The trick is to intentionally create and sustain communities that are good for you and minimize if not completely extricate yourself from communities that deflate or defeat you.
True Community is Intentional and Authentic
According to Chicago psychologist Alison Miller, there is a profound difference between intentionally creating community and letting communities develop around you by default. “It’s perfectly okay and more sustaining to be clear on why you are part of a particular community, and know what you get out of that community.”
That means showing up as you, not as the definition of the group or as what you think the other members are expecting of you. It’s the difference between being one of the moms in a playgroup community that exists because your kids all happen to play together and being your authentic self engaged with other moms and sharing your child’s experience in a playgroup community.
A true, nurturing community is one where you bring your best self, live your values, are welcomed as that person and allowed to be who you are. This belief is at the heart of the community Miller and her partners in Tiara Coaching are creating for women rediscovering themselves and their sense of purpose.
“People long for community,” says Tiara Coaching’s Betsy Sobiech noting that belonging is more fun, makes you more effective and can help you connect with yourself in a positive, powerful way.
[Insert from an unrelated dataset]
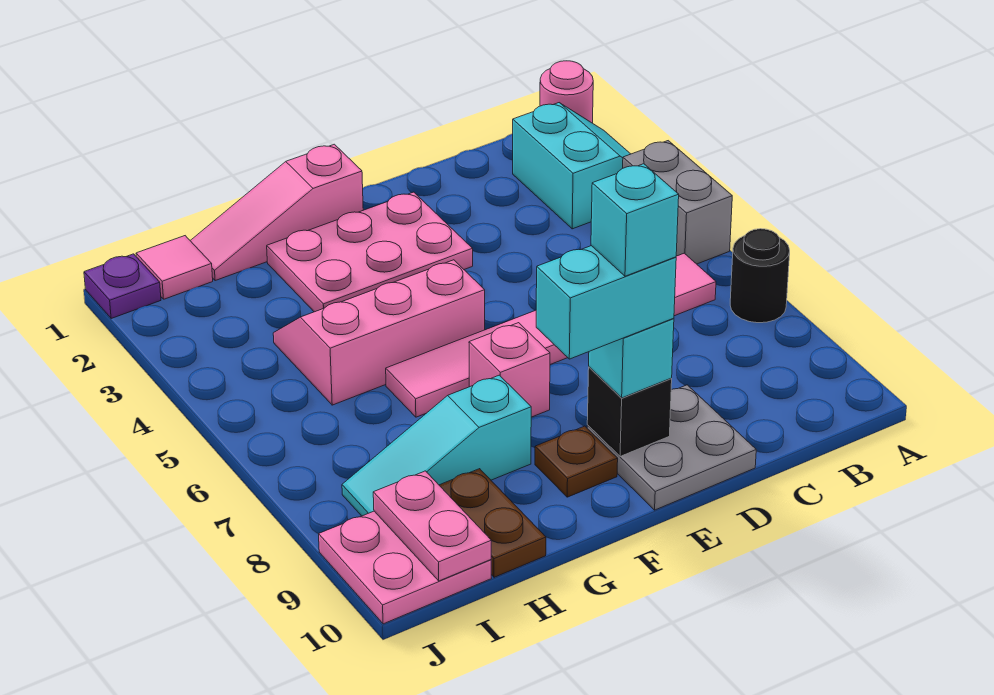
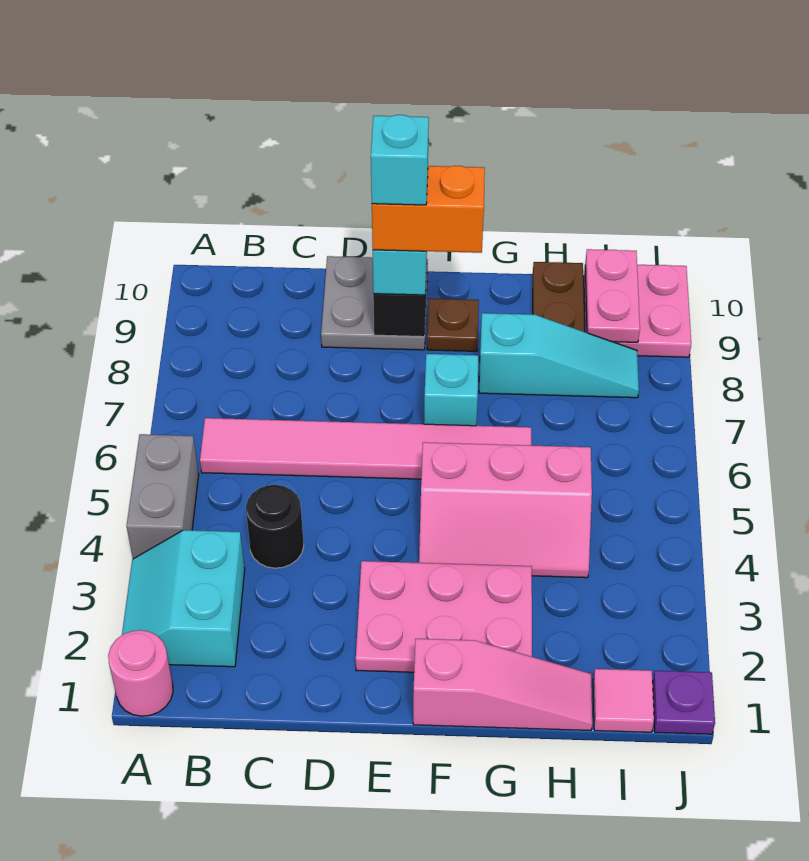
black round brick A7 level 1 -> black round brick C4 level 1
cyan brick E9:F9 level 4 -> orange brick E9:F9 level 4
pink brick F7 level 1 -> cyan brick F7 level 1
Signs that you are in a community that is truly nurturing include:
You look forward to time spent in that community.
You are motivated and engaged in the activities and conversations of the community.
You are your best self in the presence of the community.
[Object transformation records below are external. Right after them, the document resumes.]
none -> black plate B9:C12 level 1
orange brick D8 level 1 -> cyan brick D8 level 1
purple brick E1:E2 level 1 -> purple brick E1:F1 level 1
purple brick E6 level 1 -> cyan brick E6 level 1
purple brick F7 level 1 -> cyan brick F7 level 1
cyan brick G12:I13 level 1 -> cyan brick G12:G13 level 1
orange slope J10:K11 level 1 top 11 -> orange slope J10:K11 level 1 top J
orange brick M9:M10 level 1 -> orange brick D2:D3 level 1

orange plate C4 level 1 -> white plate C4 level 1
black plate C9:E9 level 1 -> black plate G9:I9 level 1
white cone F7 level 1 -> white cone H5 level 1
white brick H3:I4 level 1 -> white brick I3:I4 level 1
You feel rejuvenated and energized after spending time with the community.
Purposeful Shifts
Just as it’s crucial to be intentional about how you create community, so is it important to be intentional about how, or if, you sustain communities. Your life situation is hardly static, so there is an ongoing need to reflect and adjust to keep yourself engaged in an authentic way to your communities. That’s why it’s important to keep asking yourself why you continue to be part of a particular community and what you continue to get from it.
Communities can shift, adjust and embrace the changes it members go through, whatever they may be. Beth Ruske, another Tiara Consulting coach, knows this first‐hand through her community of women she has known since they were six years old. The thing that has bound them together through decades of changes? “Acceptance,” says Ruske. “This group has always been very ‘come as you are.’”
It’s also possible to make shifts in more structured communities where we don’t feel completely in control such as in our families or at work. Rather than focusing on all the ways you can’t change the dynamic of the community, take baby steps. Make one‐degree shifts in how you approach the community, moving, for instance, from dreading a meeting with your boss to not looking forward to it. Over time, these small, manageable shifts can make you feel less trapped and powerless.
Graceful Exits
Sometimes, despite our best intentions and attempts to shift communities, we find ourselves in places where communities no longer serve us. “You’re fooling yourself if you think you can stay engaged in a community that doesn’t work for you,” says Sobiech. “You’re doing a disservice to yourself, and you are doing a disservice to the other members.”
Signs a community may not be serving you include:
Feeling drained and worn out by the community or its members
Being judgmental about the other people in the community most of the time
Finding that the community tends to bring out qualities you don’t like in yourself
In these situations, a proactive approach is the best – if somewhat scary – way to go. Extricating yourself from a community requires that you be clear about what works for you, you communicate it clearly and you take responsibility for what you want. It can be heart‐wrenching, but it can also be liberating when you take a stand for your own well‐being. And you might just find that you are voicing a concern that others in the community have but didn’t have the courage to address.
True Community Is Powerful
We are all social beings, to one degree or another. None of us really are that island to ourselves, and when we withdraw too much, because we don’t have a strong community or we are connected to the wrong ones, it doesn’t feel healthy or regenerating.
“Being in community is the essence of what it is to be human,” concludes Miller. And being a true community is the essence of being a powerful human being.